As tools for studying the essential elements magnesium and potassium, she developed an effective production and separation techniques: alpha bombardment of aluminum followed by radiochemical purification of ^{28}Mg, and milking of ^{42}K from radioactive ^{42}Ar gas, and used these tracers for plant study for the first time.

After the 2011 Tōhoku earthquake, her group has led studies of the agricultural consequences of radioactive contamination from the Fukushima Daiichi Nuclear Power Plant. In addition to numerous publications in the periodical literature and conference proceedings, she has edited four books on this topic, published in 2013, 2016, 2019 and 2023 by Springer. The online version has been accessed more than 213,000, 151, 000, 103,000 and 30,000 times for the first, second, third and fourth book, respectively.
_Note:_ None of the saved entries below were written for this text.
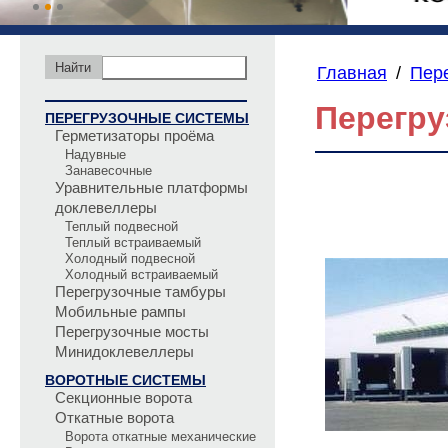
Главная
/
Пер
Перегру
ПЕРЕГРУЗОЧНЫЕ СИСТЕМЫ
Герметизаторы проёма
Надувные
Занавесочные
Уравнительные платформы
доклевеллеры
Теплый подвесной
Теплый встраиваемый
Холодный подвесной
Холодный встраиваемый
Перегрузочные тамбуры
Мобильные рампы
Перегрузочные мосты
Минидоклевеллеры
ВОРОТНЫЕ СИСТЕМЫ
Секционные ворота
Откатные ворота
Ворота откатные механические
She was appointed as a professor in Graduate School of Agricultural and Life Sciences in the University of Tokyo in 2001. Retired from the University of Tokyo she was appointed as a professor emeritus in 2016. Then she got an offer as a president of Hoshi University in 2019. Retired from Hoshi University she was appointed as a professor emeritus of Hoshi University in 2022. She was offered an Auditor of Fukushima Institute for Research, Education and Innovation in 2022.

Nakanishi was a council member of Science Council of Japan, a commissioner of Japan Atomic Energy Commission, a vice president of Engineering Academy of Japan, a president of The Japan Soc. of Nuclear and Radiochemical Sciences and a commissioner of Japanese National Commission for UNESCO. She is now a vice president of Agricultural Academy of Japan, an Administrative Council of Kyoto University, Board of Trustees Member of Chubu University, etc.

== Awards and honors ==
Nakanishi is a conspicuous and influential role model for Japanese women, having been awarded the Saruhashi Prize in 2000 as the nation's outstanding woman in science. She received Contribution Award from Atomic Energy Society of Japan in 2001, and Society Award of Nuclear and Radiochemical Sciences in Japan in 2010.

Her contributions to science and to society have been recognized internationally, notably by Hevesy Medal Award, selecting one premiere radiochemist every year, named after a Nobel Prize Laurie, Dr. G. Hevesy, in 2016. She was awarded the Ordre national du Mérite in 2013 as well as Ordre des Palmes académiques in 2022 from French government. She was also awarded the Göteborg Lise Meitner Award in 2025 as the first Japanese scientist.

She was elected as a Foreign Member of the Royal Swedish Academy of Engineering in 2015 and the Royal Society of Arts and Sciences in Göteborg in 2017, and an Honorary Doctor of Chalmers University of Technology in 2019.